##### ENTRIES SUPPLIED #####

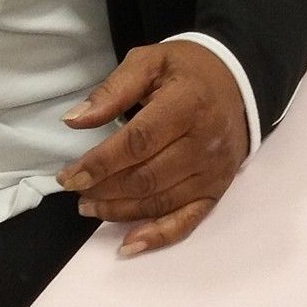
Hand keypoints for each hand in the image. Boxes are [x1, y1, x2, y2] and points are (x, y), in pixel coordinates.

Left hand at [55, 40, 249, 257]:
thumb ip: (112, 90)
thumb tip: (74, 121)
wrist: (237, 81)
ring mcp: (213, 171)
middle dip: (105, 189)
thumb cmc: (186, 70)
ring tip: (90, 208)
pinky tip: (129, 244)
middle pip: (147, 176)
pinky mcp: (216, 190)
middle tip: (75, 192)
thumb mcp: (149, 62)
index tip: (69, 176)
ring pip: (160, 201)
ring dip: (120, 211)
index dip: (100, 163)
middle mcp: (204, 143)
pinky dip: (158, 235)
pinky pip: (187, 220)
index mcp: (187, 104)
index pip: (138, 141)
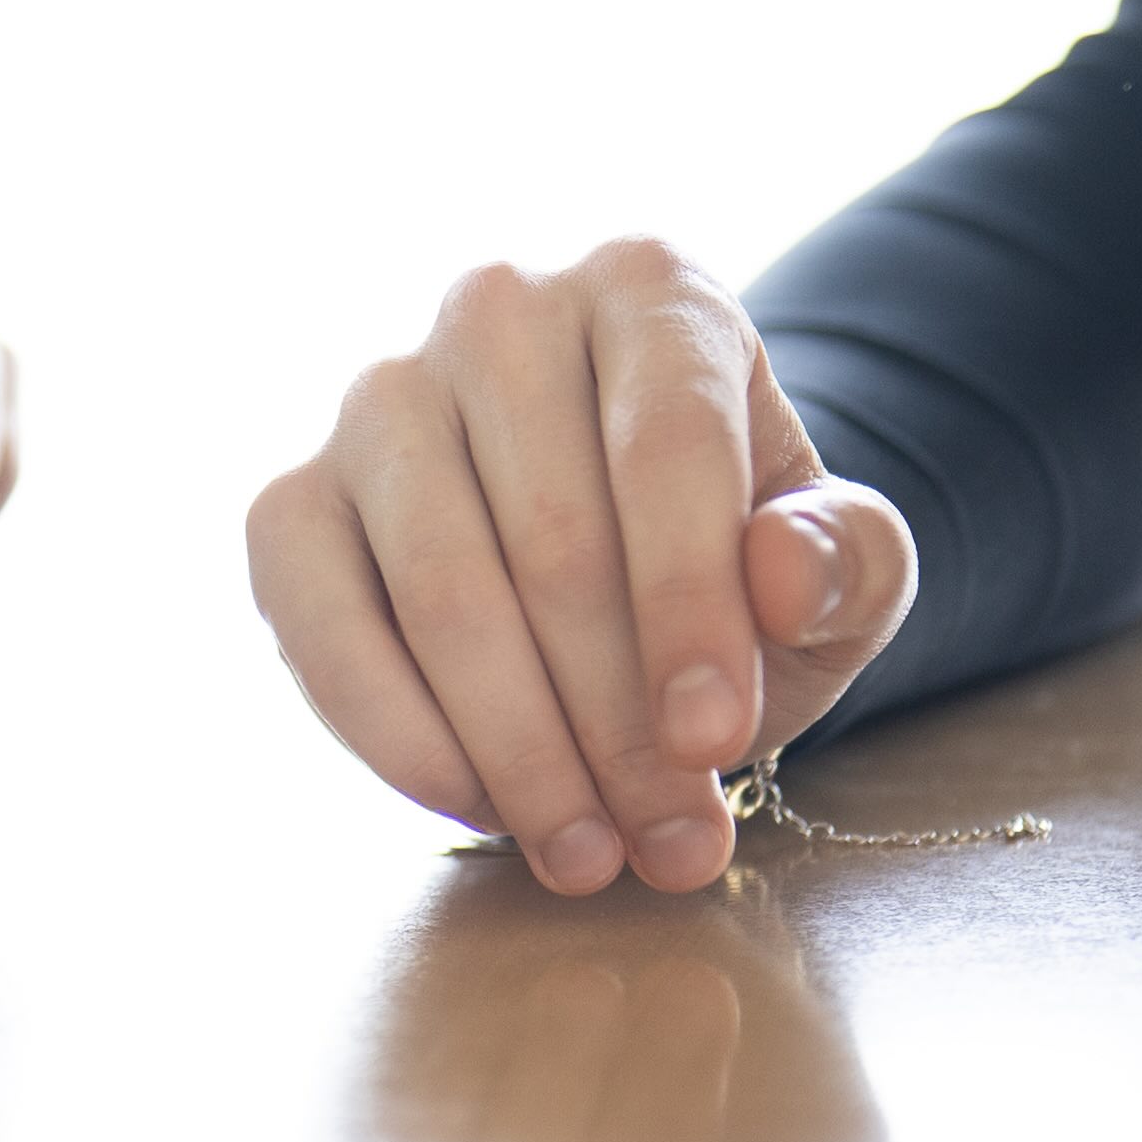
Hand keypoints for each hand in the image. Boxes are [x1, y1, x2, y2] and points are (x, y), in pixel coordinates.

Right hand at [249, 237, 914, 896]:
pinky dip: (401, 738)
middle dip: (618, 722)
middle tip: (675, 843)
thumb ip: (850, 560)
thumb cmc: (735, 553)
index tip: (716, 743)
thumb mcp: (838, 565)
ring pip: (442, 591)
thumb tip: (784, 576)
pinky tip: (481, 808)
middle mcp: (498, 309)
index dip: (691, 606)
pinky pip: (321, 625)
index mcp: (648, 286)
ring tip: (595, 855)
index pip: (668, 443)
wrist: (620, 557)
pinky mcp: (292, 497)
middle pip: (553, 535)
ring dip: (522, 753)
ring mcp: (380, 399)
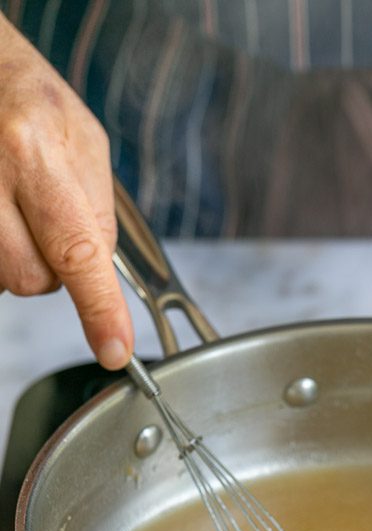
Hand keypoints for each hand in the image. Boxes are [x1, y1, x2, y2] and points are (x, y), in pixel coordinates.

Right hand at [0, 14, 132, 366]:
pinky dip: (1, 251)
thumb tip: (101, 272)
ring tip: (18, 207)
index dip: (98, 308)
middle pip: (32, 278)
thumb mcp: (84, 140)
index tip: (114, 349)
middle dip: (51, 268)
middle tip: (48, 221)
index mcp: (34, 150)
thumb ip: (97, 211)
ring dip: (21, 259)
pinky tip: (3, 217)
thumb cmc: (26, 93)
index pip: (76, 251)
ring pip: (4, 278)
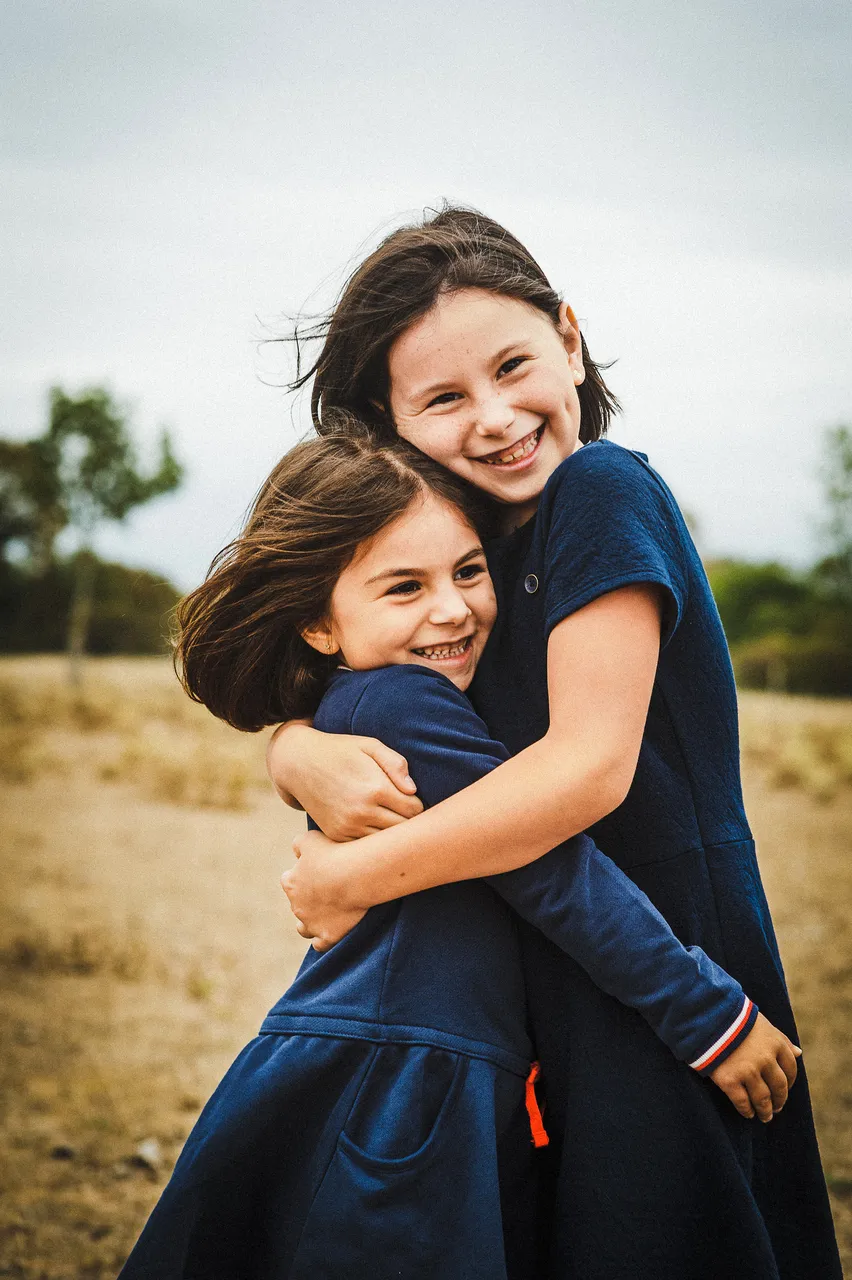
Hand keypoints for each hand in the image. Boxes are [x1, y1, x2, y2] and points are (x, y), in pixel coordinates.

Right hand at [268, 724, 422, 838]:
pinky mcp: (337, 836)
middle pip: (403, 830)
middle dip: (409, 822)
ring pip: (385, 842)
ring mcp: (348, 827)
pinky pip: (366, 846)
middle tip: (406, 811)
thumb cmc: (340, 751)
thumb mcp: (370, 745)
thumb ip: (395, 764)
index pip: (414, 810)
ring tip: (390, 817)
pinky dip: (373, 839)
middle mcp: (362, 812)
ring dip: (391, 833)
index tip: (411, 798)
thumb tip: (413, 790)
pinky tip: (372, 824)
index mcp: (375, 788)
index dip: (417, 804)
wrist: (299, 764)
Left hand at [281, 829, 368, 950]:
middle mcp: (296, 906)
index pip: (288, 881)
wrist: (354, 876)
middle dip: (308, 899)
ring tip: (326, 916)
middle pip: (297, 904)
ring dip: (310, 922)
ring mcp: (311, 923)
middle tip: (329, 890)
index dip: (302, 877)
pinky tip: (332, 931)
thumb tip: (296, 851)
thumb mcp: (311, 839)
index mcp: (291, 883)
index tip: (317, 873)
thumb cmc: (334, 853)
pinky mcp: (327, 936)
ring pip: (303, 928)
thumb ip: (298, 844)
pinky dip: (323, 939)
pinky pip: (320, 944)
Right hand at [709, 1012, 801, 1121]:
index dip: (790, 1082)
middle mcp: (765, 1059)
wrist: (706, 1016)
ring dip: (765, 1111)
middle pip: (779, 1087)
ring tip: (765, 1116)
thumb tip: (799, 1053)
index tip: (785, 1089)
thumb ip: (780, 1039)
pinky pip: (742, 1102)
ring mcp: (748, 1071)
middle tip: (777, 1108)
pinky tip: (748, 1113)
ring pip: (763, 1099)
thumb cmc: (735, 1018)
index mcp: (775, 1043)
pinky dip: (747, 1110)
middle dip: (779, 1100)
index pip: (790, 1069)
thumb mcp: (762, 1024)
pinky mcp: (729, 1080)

#####
##### ENTRIES SUPPLIED #####

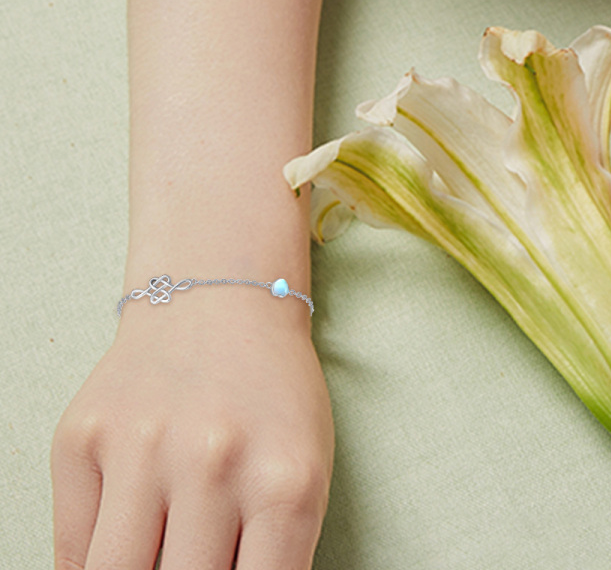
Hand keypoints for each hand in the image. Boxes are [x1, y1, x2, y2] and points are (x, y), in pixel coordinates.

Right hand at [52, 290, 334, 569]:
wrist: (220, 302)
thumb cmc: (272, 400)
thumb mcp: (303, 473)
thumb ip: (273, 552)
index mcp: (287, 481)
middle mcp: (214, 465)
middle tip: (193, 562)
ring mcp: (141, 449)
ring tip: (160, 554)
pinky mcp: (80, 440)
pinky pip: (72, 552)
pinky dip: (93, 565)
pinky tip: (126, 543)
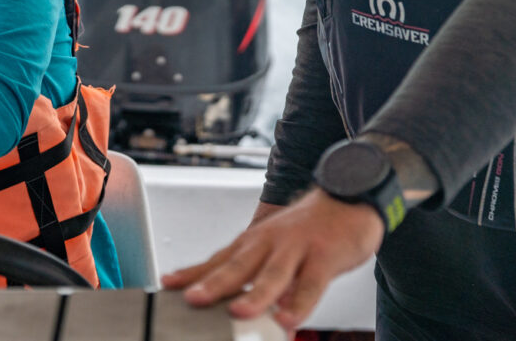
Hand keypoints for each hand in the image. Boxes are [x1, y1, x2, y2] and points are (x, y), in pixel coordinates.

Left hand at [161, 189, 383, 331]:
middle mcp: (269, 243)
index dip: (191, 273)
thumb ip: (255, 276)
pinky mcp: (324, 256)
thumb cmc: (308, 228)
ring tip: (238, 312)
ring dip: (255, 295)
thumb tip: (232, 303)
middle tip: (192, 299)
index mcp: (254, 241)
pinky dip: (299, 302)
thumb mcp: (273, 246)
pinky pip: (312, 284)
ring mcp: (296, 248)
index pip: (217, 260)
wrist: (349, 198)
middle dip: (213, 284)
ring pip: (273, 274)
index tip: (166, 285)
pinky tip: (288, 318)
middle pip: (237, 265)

#####

## WHAT YOU SHOULD DO
Return, exactly as they stand, the lines above from the one with "ring dip: (21, 259)" to the one with "middle tip: (329, 890)", omitting any pictures among them.

## RESPONSE
ring dip: (21, 259)
pinky tip: (3, 217)
thumb cmc: (26, 93)
index pip: (76, 251)
ring pip: (4, 278)
Hand keypoints for each hand in the image. Boxes are [x1, y1, x2, y2] and points are (x, y), in pixel coordinates.

Right hand at [268, 724, 422, 838]:
pinky mcp: (337, 836)
middle pip: (403, 830)
middle dip: (409, 822)
ring pip: (385, 842)
ring mcp: (348, 827)
pinky pip: (366, 846)
middle tip: (406, 811)
thumb cmc: (340, 751)
thumb mcp: (370, 745)
thumb ip: (395, 764)
index pip: (414, 810)
ring tip: (390, 817)
pinky dip: (373, 839)
middle mcp: (362, 812)
ring dip: (391, 833)
index tip: (411, 798)
thumb tip: (413, 790)
pinky tip: (372, 824)
index mcp: (375, 788)
index dip: (417, 804)
wrist: (299, 764)
Left hand at [281, 829, 368, 950]:
middle mcp: (296, 906)
index pip: (288, 881)
wrist: (354, 876)
middle dip: (308, 899)
ring tip: (326, 916)
middle pip: (297, 904)
ring dip: (310, 922)
ring mcp: (311, 923)
middle tip: (329, 890)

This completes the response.